+++ Provided records +++

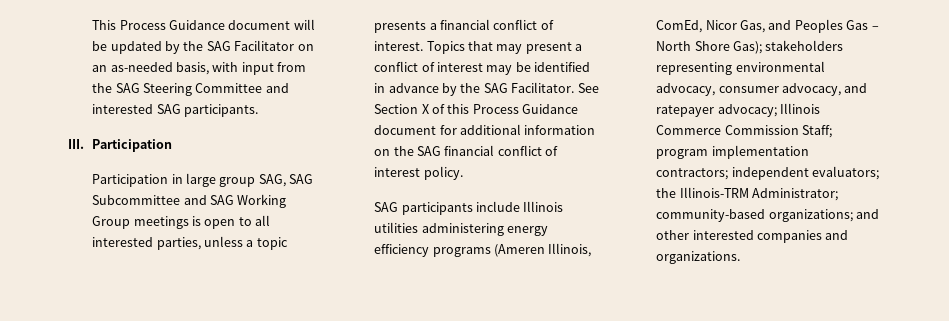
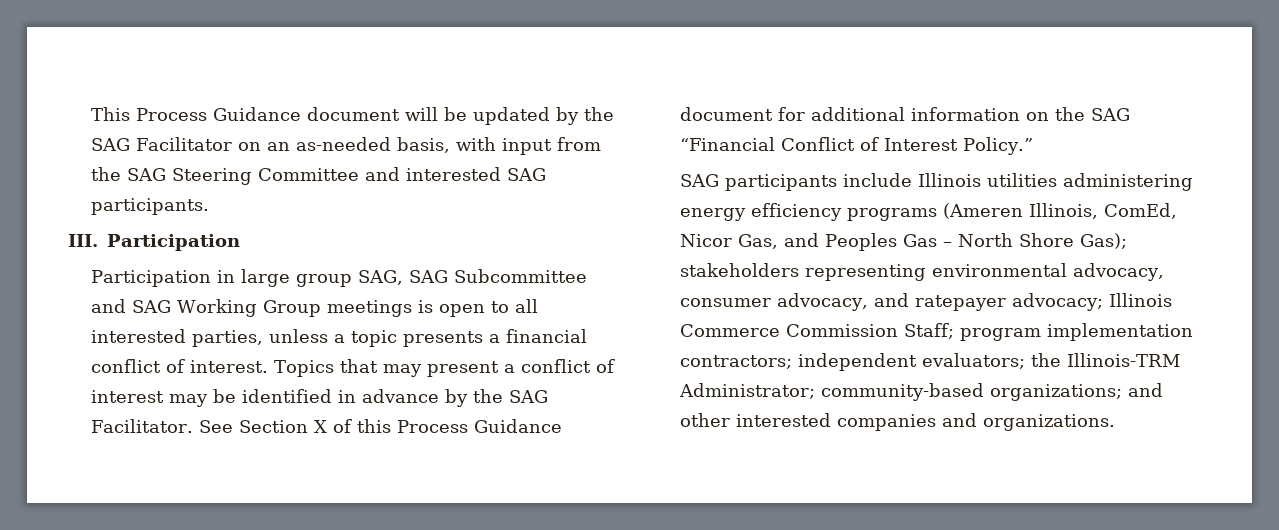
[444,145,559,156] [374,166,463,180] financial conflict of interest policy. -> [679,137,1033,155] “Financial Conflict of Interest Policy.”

+++
+++ Provided records +++

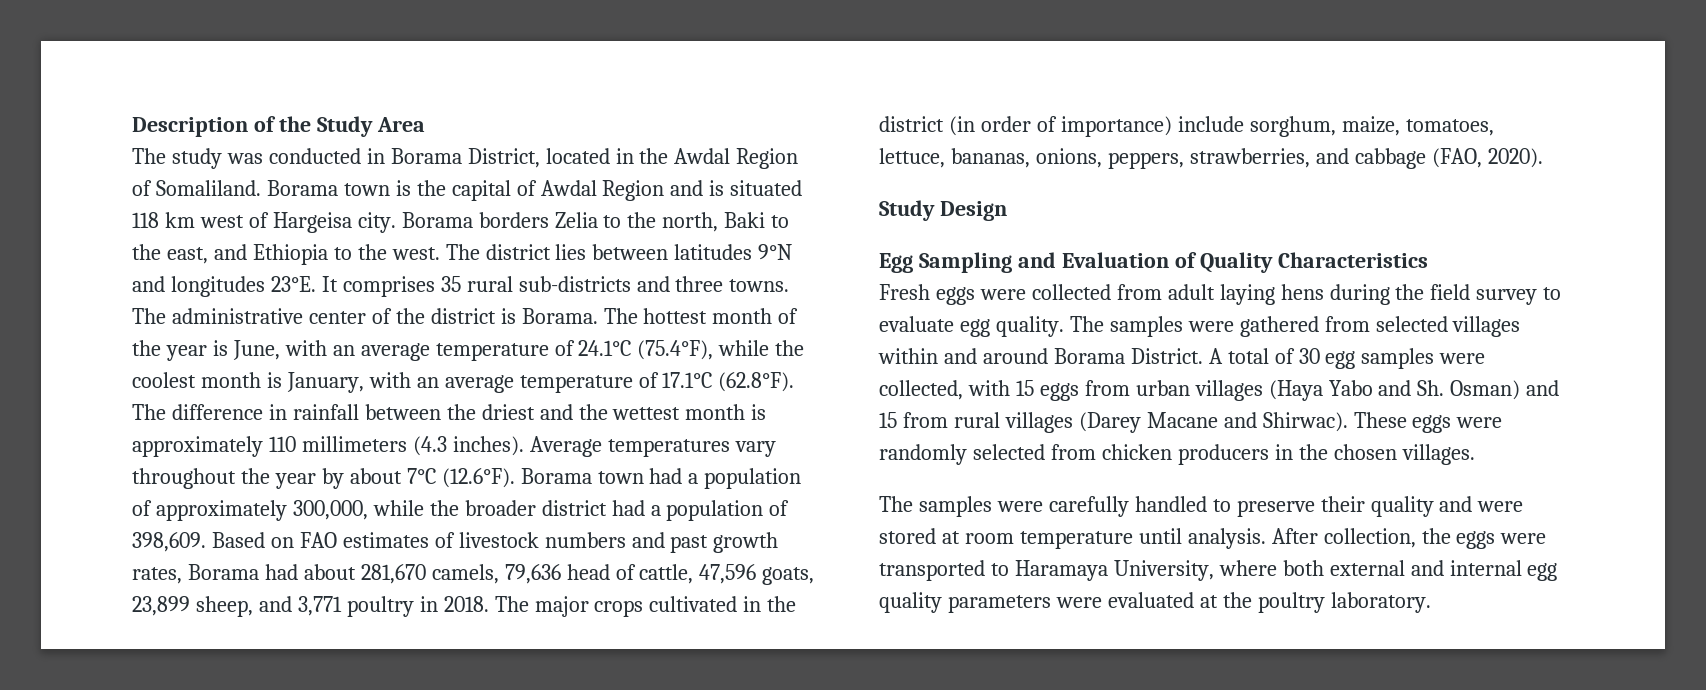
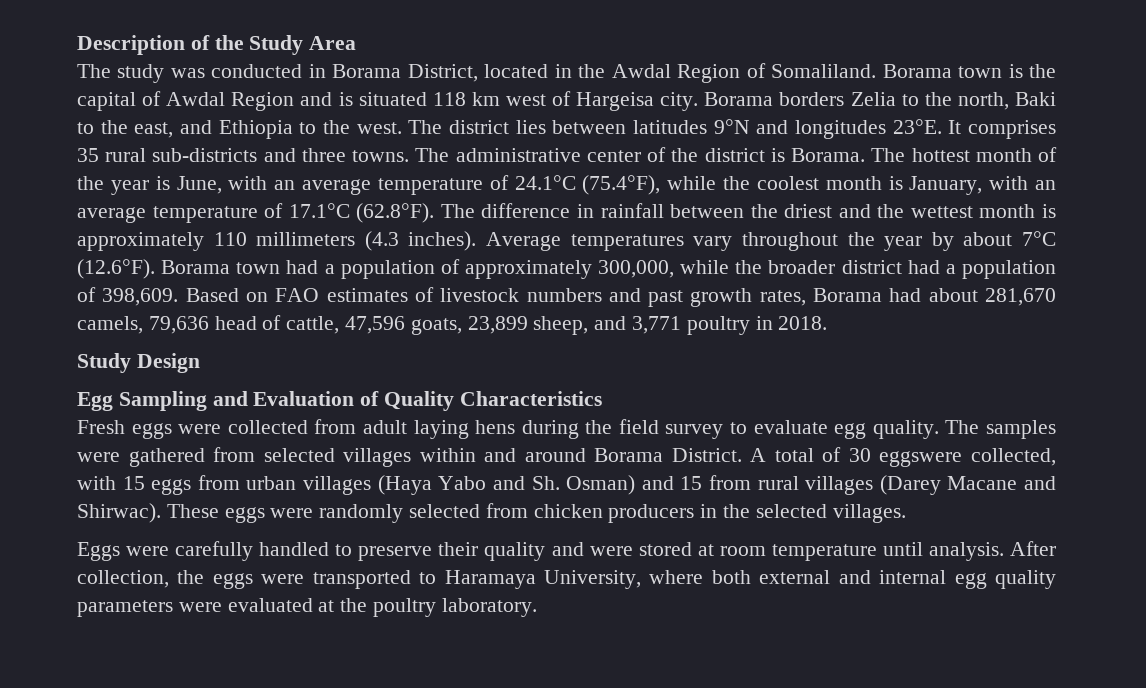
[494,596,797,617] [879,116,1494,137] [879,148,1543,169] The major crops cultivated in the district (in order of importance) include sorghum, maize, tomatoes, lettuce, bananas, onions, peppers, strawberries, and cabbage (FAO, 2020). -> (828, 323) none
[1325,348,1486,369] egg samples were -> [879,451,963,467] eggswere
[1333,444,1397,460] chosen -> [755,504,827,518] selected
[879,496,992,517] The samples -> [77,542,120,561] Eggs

+++

Throughout the records above, find the lines in which the word "samples" appears and return them.

> [Written reply]
[1325,348,1486,369] egg samples were -> [879,451,963,467] eggswere
[879,496,992,517] The samples -> [77,542,120,561] Eggs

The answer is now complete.